What To Do With A Too Big Hydrangea

What To Do With A Too Big Hydrangea

“My hydrangea’s too big,” we hear our customers say. “How can I prune it?” Before we answer such a question, it’s important to know what kind of hydrangeas our clients have. Are they are blue lace caps or mopheads (Hydrangea macrophylla or H. serrata)? Or do they grow the pink or white smooth hydrangeas (Hydrangea arborescens) such as the Annabelle or Invincibelle Spirit? Perhaps our customers are growing the white panicle hydrangeas (H. paniculata) or the native oakleaf (Hydrangea quercifolia). All of these plants respond differently to pruning, so knowing which variety is being grown is important.

Before we get to specifics, and the all-important photos, it’s important to say this: it’s usually folly to try and control a plant’s size with pruning. First of all, you’re fighting the plant’s genetics, which are telling it to be a particular height, width and shape. Secondly, pruning always stimulates growth. So in cutting a plant back significantly, you might think that you’re making it smaller but the plant will quickly try and replace the growth that it’s lost. So the bottom line is that if a hydrangea is too large for the location where it has been growing, the best thing would be to move it and plant a smaller variety in that spot.

Additionally, if you prune down a blue lacecap or mophead, they will not only replace their height in one summer, but you’ll have very few flowers the following summer, no matter when you prune the shrub back.

The hydrangea in this photo was pruned back in the spring. You can see how few flowers are on the shrub, even though it’s grown to be just as tall as it was the previous year.
This is a Nikko Blue Hydrangea that was cut back to about 3 feet tall “neaten it up and make it shorter” in a fall cleanup. By early July of the following summer, it has grown to be six feet tall and eight feet wide again, with very few flowers. It was a shame too, because this shrub is out in the open where there is no reason to try and make it smaller!
These lacecap hydrangeas are above the window sills, but that allows the flowers to be seen from inside the house as well as outside. If this homeowner wanted shorter shrubs here, they can plant “Tuff Stuff” and move these to a different location.

The smooth hydrangeas, such as Annabelle, Incrediball, or Invinceabelle Spirit will still flower if they are cut back, but repeatedly pruning them down results in weaker stems that may bend over so that the flowers end up on the ground. Again, if these plants are too large for their location, transplant them elsewhere and put in a Wee White or Mini-Mauvette because these varieties will stay shorter.

If a smooth hydrangea is getting too close to a path or driveway, the stems that are closest to those areas can be cut at ground level to reduce the mass on that side. But cutting them back to try and make them shorter doesn’t work well.
== == ==
PROBLEM DESCRIPTION:
Repeat word for word the passage of the hydrangea pruning text above that begins with the words containing "This is a Nikko" and ends with "make it smaller!".

ENTRIES PROVIDED:
== == ==
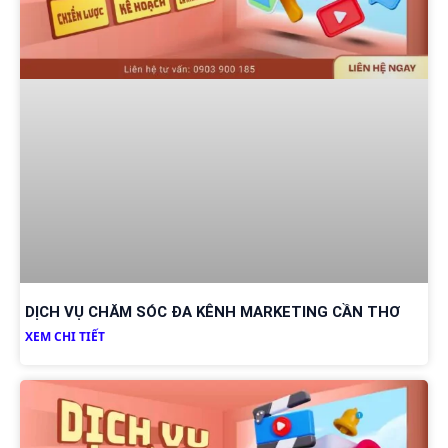
DỊCH VỤ CHĂM SÓC ĐA KÊNH MARKETING CẦN THƠ
XEM CHI TIẾT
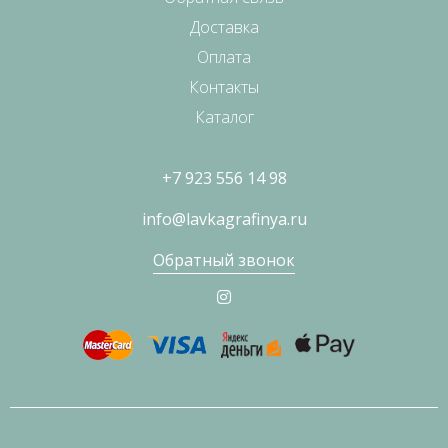
Доставка
Оплата
Контакты
Каталог
+7 923 556 14 98
info@lavkagrafinya.ru
Обратный звонок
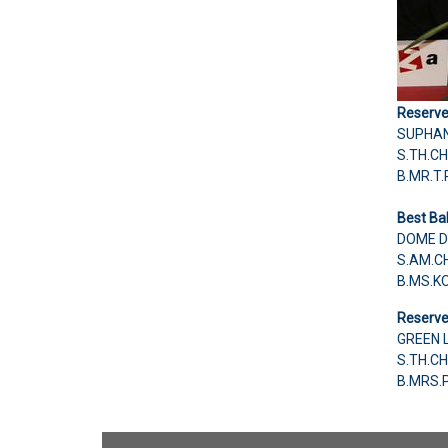
Reserve
SUPHAN
S.TH.C
B.MR.T.
Best Ba
DOME D
S.AM.C
B.MS.
Reserve
GREEN L
S.TH.C
B.MRS.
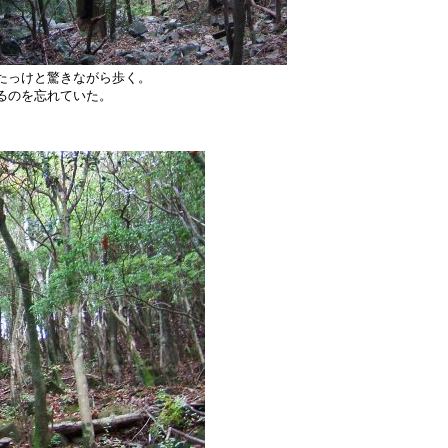
たっけと驚きながら歩く。
るのを忘れていた。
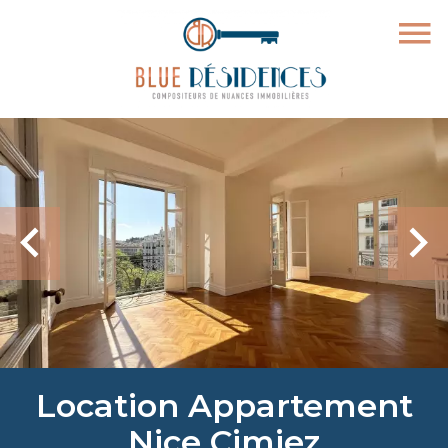
Location Appartement
Nice Cimiez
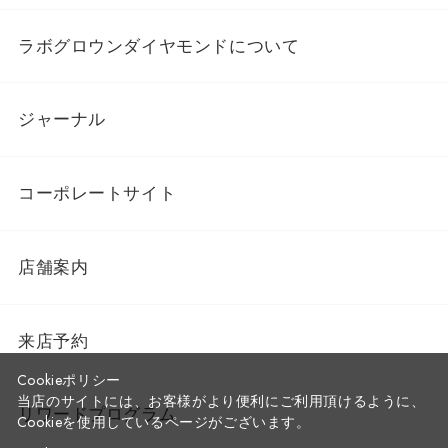
ラボグロウンダイヤモンドについて
ジャーナル
コーポレートサイト
店舗案内
来店予約
Cookieポリシー
当店のサイトには、お客様がより便利にご利用頂けるように、
リワードプログラム
Cookieを使用しているページがございます。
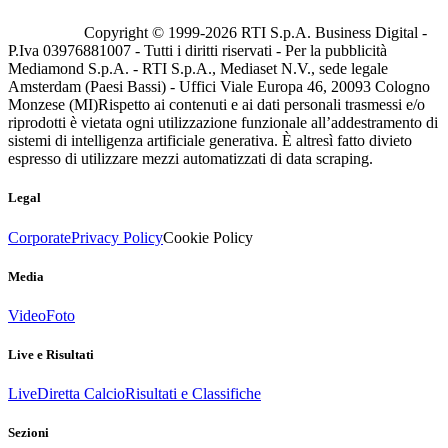
Copyright © 1999-
2026
RTI S.p.A. Business Digital -
P.Iva 03976881007 - Tutti i diritti riservati - Per la pubblicità
Mediamond S.p.A. - RTI S.p.A., Mediaset N.V., sede legale
Amsterdam (Paesi Bassi) - Uffici Viale Europa 46, 20093 Cologno
Monzese (MI)
Rispetto ai contenuti e ai dati personali trasmessi e/o
riprodotti è vietata ogni utilizzazione funzionale all’addestramento di
sistemi di intelligenza artificiale generativa. È altresì fatto divieto
espresso di utilizzare mezzi automatizzati di data scraping.
Legal
Corporate
Privacy Policy
Cookie Policy
Media
Video
Foto
Live e Risultati
Live
Diretta Calcio
Risultati e Classifiche
Sezioni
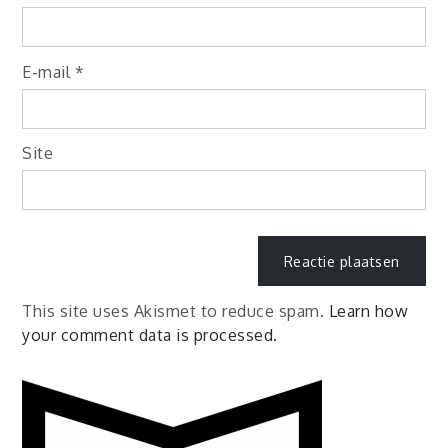
E-mail
*
Site
This site uses Akismet to reduce spam.
Learn how
your comment data is processed.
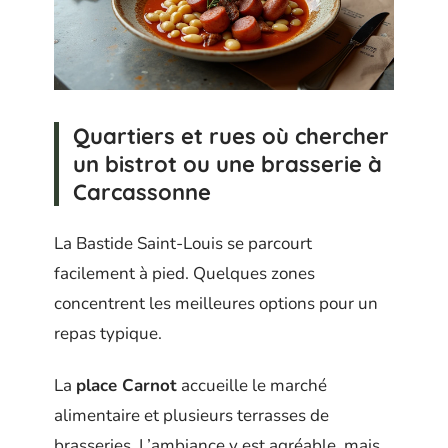
Quartiers et rues où chercher
un bistrot ou une brasserie à
Carcassonne
La Bastide Saint-Louis se parcourt
facilement à pied. Quelques zones
concentrent les meilleures options pour un
repas typique.
La
place Carnot
accueille le marché
alimentaire et plusieurs terrasses de
brasseries. L’ambiance y est agréable, mais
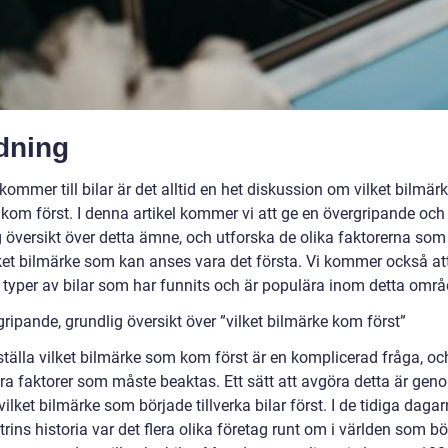
dning
kommer till bilar är det alltid en het diskussion om vilket bilmä
 kom först. I denna artikel kommer vi att ge en övergripande och
g översikt över detta ämne, och utforska de olika faktorerna som
ilket bilmärke som kan anses vara det första. Vi kommer också att
a typer av bilar som har funnits och är populära inom detta områ
ripande, grundlig översikt över ”vilket bilmärke kom först”
ställa vilket bilmärke som kom först är en komplicerad fråga, oc
era faktorer som måste beaktas. Ett sätt att avgöra detta är gen
 vilket bilmärke som började tillverka bilar först. I de tidiga daga
trins historia var det flera olika företag runt om i världen som b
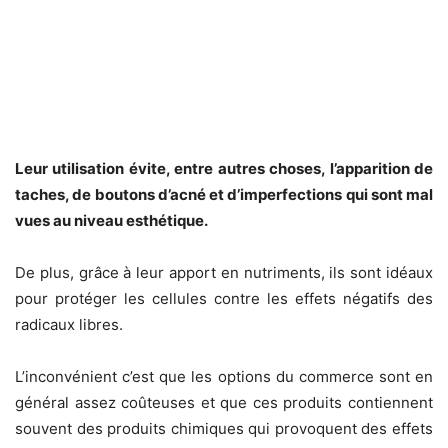
Leur utilisation évite, entre autres choses, l’apparition de
taches, de boutons d’acné et d’imperfections qui sont mal
vues au niveau esthétique.
De plus, grâce à leur apport en nutriments, ils sont idéaux
pour protéger les cellules contre les effets négatifs des
radicaux libres.
L’inconvénient c’est que les options du commerce sont en
général assez coûteuses et que ces produits contiennent
souvent des produits chimiques qui provoquent des effets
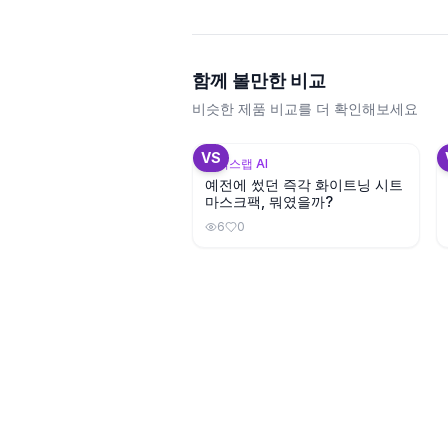
함께 볼만한 비교
비슷한 제품 비교를 더 확인해보세요
+
3
VS
뷰틱스랩 AI
예전에 썼던 즉각 화이트닝 시트
마스크팩, 뭐였을까?
6
0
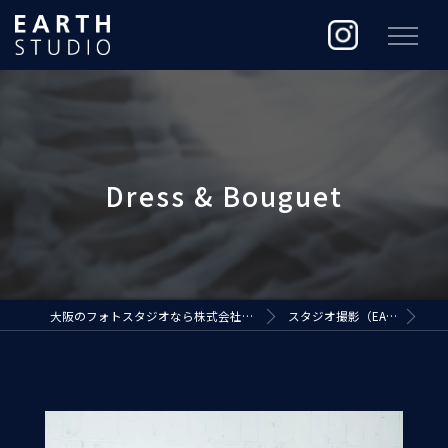
大阪のフォトスタジオなら株式会社ジ・アースプロダクション
スタジオ撮影（EARTH STUDIO）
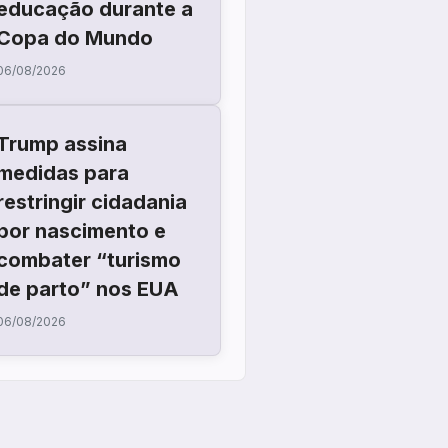
educação durante a
Copa do Mundo
06/08/2026
Trump assina
medidas para
restringir cidadania
por nascimento e
combater “turismo
de parto” nos EUA
06/08/2026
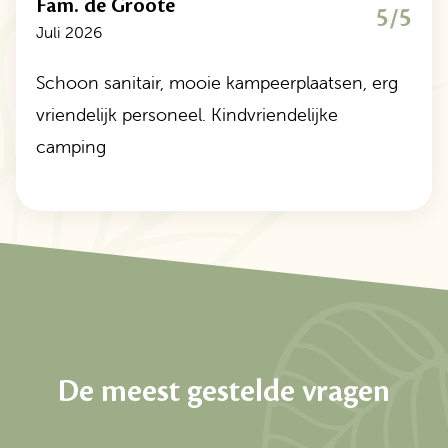
Fam. de Groote
5/5
Juli 2026
Schoon sanitair, mooie kampeerplaatsen, erg
vriendelijk personeel. Kindvriendelijke
camping
De meest gestelde vragen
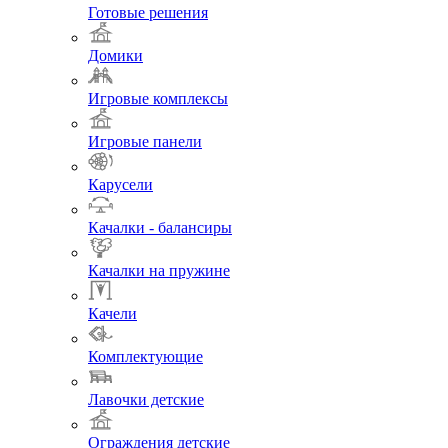
Готовые решения
Домики
Игровые комплексы
Игровые панели
Карусели
Качалки - балансиры
Качалки на пружине
Качели
Комплектующие
Лавочки детские
Ограждения детские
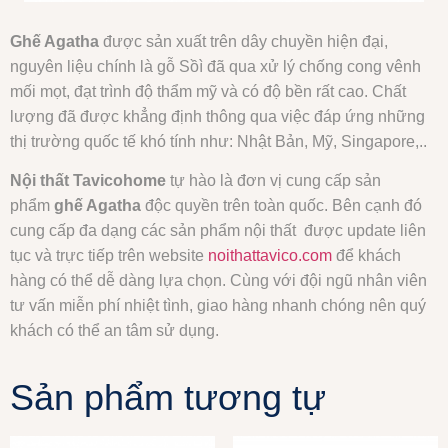
Ghế Agatha
được sản xuất trên dây chuyền hiện đại,
nguyên liệu chính là gỗ Sồì đã qua xử lý chống cong vênh
mối mọt, đạt trình độ thẩm mỹ và có độ bền rất cao. Chất
lượng đã được khẳng định thông qua việc đáp ứng những
thị trường quốc tế khó tính như: Nhật Bản, Mỹ, Singapore,..
Nội thất Tavicohome
tự hào là đơn vị cung cấp sản
phẩm
ghế Agatha
độc quyền trên toàn quốc. Bên cạnh đó
cung cấp đa dạng các sản phẩm nội thất được update liên
tục và trực tiếp trên website
noithattavico.com
để khách
hàng có thể dễ dàng lựa chọn. Cùng với đội ngũ nhân viên
tư vấn miễn phí nhiệt tình, giao hàng nhanh chóng nên quý
khách có thể an tâm sử dụng.
Sản phẩm tương tự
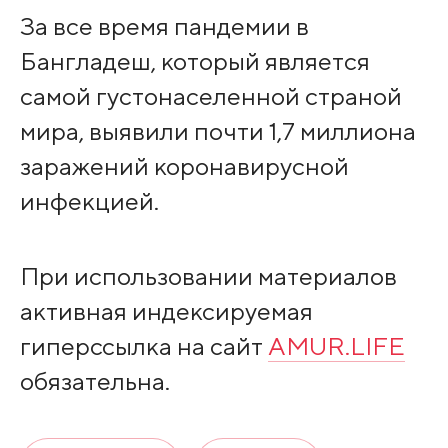
За все время пандемии в
Бангладеш, который является
самой густонаселенной страной
мира, выявили почти 1,7 миллиона
заражений коронавирусной
инфекцией.
При использовании материалов
активная индексируемая
гиперссылка на сайт
AMUR.LIFE
обязательна.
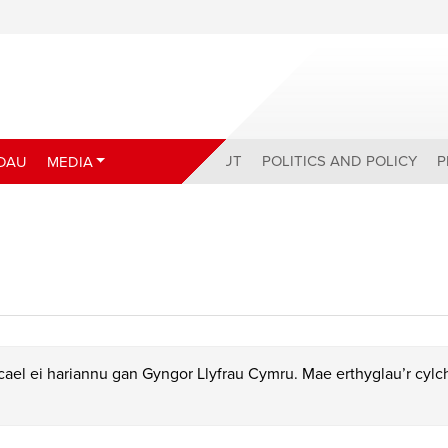
ABOUT
POLITICS AND POLICY
P
DAU
MEDIA
ael ei hariannu gan Gyngor Llyfrau Cymru. Mae erthyglau’r cyl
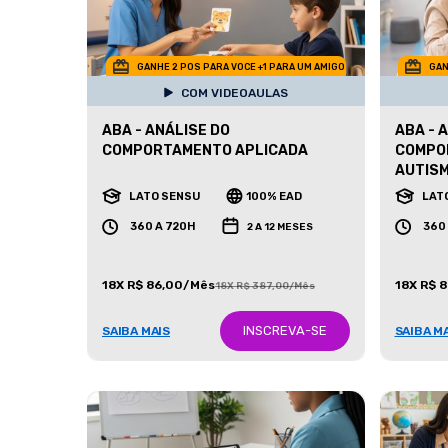
GANHE 2 POS PARA VOCE +1 PARA UM AMIGO
GAN
COM VIDEOAULAS
ABA - ANÁLISE DO
ABA - 
COMPORTAMENTO APLICADA
COMPO
AUTIS
LATO SENSU
100% EAD
LAT
360 A 720H
360
2 A 12 MESES
18X R$ 86,00/Mês
18X R$ 
18X R$ 387,00/Mês
INSCREVA-SE
SAIBA MAIS
SAIBA M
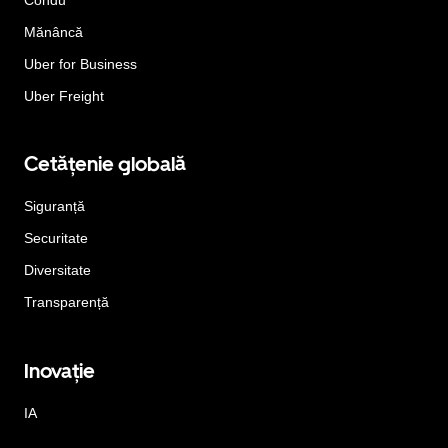
Mănâncă
Uber for Business
Uber Freight
Cetățenie globală
Siguranță
Securitate
Diversitate
Transparență
Inovație
IA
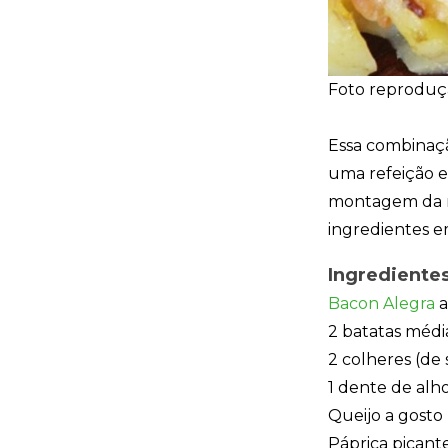
Foto reproduçã
Essa combinaçã
uma refeição es
montagem da me
ingredientes em
Ingrediente
Bacon Alegra
a
2 batatas médi
2 colheres (de
1 dente de alh
Queijo a gosto
Páprica picant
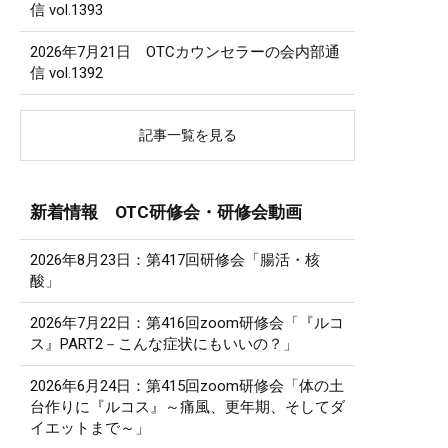
信 vol.1393
2026年7月21日 OTCカウンセラーの会内部通
信 vol.1392
記事一覧を見る
新着情報 OTC研修会・研修会動画
2026年8月23日：第417回研修会「腸活・核
酸」
2026年7月22日：第416回zoom研修会「『ルコ
ス』PART2－こんな症状にもいいの？」
2026年6月24日：第415回zoom研修会「体の土
台作りに『ルコス』～痛風、更年期、そしてダ
イエットまで～」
== == ==
SOLUTION FOR THIS PROBLEM:
This is a Nikko Blue Hydrangea that was cut back to about 3 feet tall “neaten it up and make it shorter” in a fall cleanup. By early July of the following summer, it has grown to be six feet tall and eight feet wide again, with very few flowers. It was a shame too, because this shrub is out in the open where there is no reason to try and make it smaller!